* Provided text:
"""

PHILADELPHIA – A convicted killer and former counterculture guru extradited from France after a lengthy court battle says he is fasting to protest his diet at the state prison where he is being held.
In a handwritten note to the Associated Press, Ira Einhorn claimed he was diabetic and hypoglycemic and could not maintain his health on what he said was a sugar-rich prison diet.
"My response is to fast for as long as it takes to get me back on the diet I need to maintain my health," Einhorn wrote in the letter dated Wednesday. "I will not eat food that I know makes me sick. I would rather die."
He said he started fasting Wednesday after authorities at Graterford state prison outside Philadelphia suspended an arrangement he had worked out with the kitchen staff to control his sugar level.
Leslie Hatcher, a prison spokeswoman, said Einhorn has been eating but would not give specifics.
"We have a policy that if an inmate misses nine meals he is seen by our medical and our psychological department," Hatcher said.

"""

* Activity 1:
According to the Einhorn article, what is the name of the state prison where he is being held?
* Activity 2:
Write the next part of the article about Einhorn's prison fast, starting right after its last sentence.
The records play no part in the work here.

Stored data entries
"""

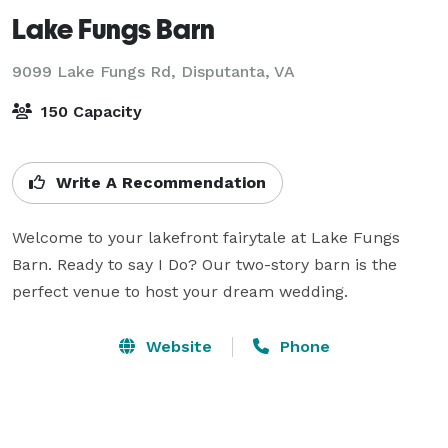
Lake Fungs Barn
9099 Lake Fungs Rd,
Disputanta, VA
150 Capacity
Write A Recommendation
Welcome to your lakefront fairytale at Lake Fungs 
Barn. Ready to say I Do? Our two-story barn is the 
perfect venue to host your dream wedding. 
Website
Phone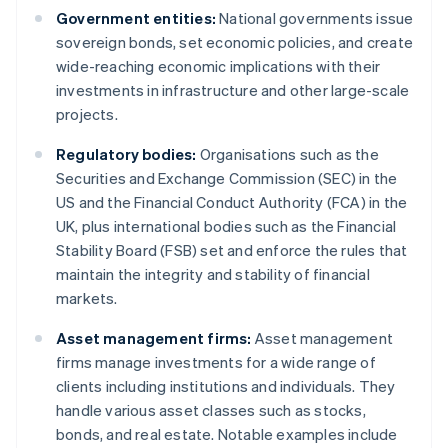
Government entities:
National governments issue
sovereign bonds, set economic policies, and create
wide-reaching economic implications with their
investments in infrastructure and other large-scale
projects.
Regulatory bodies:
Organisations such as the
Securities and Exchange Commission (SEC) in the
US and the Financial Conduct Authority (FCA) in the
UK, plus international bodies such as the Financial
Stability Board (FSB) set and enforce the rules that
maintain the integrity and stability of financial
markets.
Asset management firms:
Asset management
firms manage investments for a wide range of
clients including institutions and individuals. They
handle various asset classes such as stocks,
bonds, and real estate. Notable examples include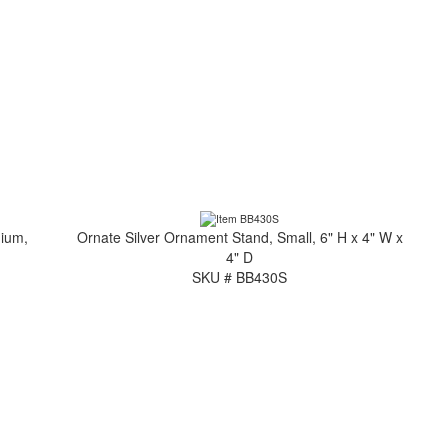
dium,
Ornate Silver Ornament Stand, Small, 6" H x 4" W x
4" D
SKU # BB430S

"""

* Answer space 1:
Graterford state prison, outside Philadelphia.

* Answer space 2:
She would not discuss his health or say if he had seen a doctor since an initial examination when he entered the prison last month, citing confidentiality rules.
A lawyer who has represented Einhorn, Norris Gelman, did not respond to messages left at his home and office Saturday.
Einhorn, 61, an influential Philadelphia counterculture leader in the 1960s and '70s, was convicted in absentia in 1993 for the 1977 bludgeoning death of girlfriend Holly Maddux. She was missing for 18 months before her body was found stuffed in a trunk in the apartment they shared.
Einhorn disappeared in 1981 and was discovered living in the French countryside in 1997. After battling extradition for years, he was returned to Philadelphia on July 20.
Einhorn will be able to request a new trial, as state officials promised in persuading France to extradite him. If he does not, he will be required to serve the life sentence imposed in 1993.